◆ Stored items ◆
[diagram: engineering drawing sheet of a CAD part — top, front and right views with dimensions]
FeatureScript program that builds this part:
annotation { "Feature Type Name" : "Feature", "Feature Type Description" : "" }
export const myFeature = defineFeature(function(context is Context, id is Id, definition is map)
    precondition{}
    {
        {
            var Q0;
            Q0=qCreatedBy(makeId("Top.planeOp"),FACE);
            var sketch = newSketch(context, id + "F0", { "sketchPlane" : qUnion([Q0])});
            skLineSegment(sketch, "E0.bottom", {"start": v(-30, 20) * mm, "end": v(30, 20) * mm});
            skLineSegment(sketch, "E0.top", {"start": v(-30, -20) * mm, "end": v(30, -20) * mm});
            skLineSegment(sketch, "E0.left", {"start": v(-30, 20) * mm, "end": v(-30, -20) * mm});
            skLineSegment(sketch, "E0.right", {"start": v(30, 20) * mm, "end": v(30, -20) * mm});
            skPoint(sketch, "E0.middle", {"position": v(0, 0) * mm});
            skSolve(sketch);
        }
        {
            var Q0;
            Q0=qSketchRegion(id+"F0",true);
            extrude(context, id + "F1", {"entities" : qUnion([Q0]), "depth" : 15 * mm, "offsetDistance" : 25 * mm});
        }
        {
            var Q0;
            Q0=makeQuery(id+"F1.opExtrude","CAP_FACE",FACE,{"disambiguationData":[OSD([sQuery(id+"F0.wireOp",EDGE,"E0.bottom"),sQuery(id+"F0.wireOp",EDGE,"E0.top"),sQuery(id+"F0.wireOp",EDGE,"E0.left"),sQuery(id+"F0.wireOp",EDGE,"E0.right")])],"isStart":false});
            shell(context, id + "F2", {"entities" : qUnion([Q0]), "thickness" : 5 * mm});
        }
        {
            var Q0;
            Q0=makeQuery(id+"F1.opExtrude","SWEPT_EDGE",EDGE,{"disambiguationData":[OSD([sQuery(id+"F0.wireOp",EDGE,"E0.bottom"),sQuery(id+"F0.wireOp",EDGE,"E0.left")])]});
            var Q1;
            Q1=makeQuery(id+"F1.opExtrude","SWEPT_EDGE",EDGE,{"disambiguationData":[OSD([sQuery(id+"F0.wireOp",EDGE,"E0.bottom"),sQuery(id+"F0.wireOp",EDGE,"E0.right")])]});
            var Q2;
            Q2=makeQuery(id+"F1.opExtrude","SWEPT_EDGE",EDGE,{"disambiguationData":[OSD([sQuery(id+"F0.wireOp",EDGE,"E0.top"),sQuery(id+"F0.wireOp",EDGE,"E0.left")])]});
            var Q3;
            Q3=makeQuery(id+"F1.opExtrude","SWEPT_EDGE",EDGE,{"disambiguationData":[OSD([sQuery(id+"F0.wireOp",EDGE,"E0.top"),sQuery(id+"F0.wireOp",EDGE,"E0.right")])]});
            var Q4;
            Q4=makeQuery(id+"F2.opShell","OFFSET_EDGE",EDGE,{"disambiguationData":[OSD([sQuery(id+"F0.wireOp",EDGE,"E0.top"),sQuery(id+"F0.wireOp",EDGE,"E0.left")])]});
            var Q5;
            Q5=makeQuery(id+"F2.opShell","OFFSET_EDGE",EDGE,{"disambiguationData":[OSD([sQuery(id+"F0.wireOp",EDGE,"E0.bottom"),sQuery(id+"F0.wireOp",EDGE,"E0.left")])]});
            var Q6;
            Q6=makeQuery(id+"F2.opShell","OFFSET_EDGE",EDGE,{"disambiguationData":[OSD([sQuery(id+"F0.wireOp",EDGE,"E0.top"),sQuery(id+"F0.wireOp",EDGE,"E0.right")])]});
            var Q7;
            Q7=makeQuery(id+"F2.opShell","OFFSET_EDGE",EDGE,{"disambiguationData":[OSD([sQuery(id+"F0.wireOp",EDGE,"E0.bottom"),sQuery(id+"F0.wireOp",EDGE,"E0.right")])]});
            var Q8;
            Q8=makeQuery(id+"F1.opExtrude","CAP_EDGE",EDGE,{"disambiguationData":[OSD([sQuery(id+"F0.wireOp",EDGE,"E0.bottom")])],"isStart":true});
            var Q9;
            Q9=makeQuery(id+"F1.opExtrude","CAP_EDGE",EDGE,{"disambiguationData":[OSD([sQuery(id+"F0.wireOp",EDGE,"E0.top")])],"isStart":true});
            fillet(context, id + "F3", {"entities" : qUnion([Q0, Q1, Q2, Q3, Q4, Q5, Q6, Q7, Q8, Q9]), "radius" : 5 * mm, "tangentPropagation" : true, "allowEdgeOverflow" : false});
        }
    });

◆ Direction ◆
Please pull out every line above that contains the string "isStart", matching case exactly.

◆ Response to this task ◆
            Q0=makeQuery(id+"F1.opExtrude","CAP_FACE",FACE,{"disambiguationData":[OSD([sQuery(id+"F0.wireOp",EDGE,"E0.bottom"),sQuery(id+"F0.wireOp",EDGE,"E0.top"),sQuery(id+"F0.wireOp",EDGE,"E0.left"),sQuery(id+"F0.wireOp",EDGE,"E0.right")])],"isStart":false});
            Q8=makeQuery(id+"F1.opExtrude","CAP_EDGE",EDGE,{"disambiguationData":[OSD([sQuery(id+"F0.wireOp",EDGE,"E0.bottom")])],"isStart":true});
            Q9=makeQuery(id+"F1.opExtrude","CAP_EDGE",EDGE,{"disambiguationData":[OSD([sQuery(id+"F0.wireOp",EDGE,"E0.top")])],"isStart":true});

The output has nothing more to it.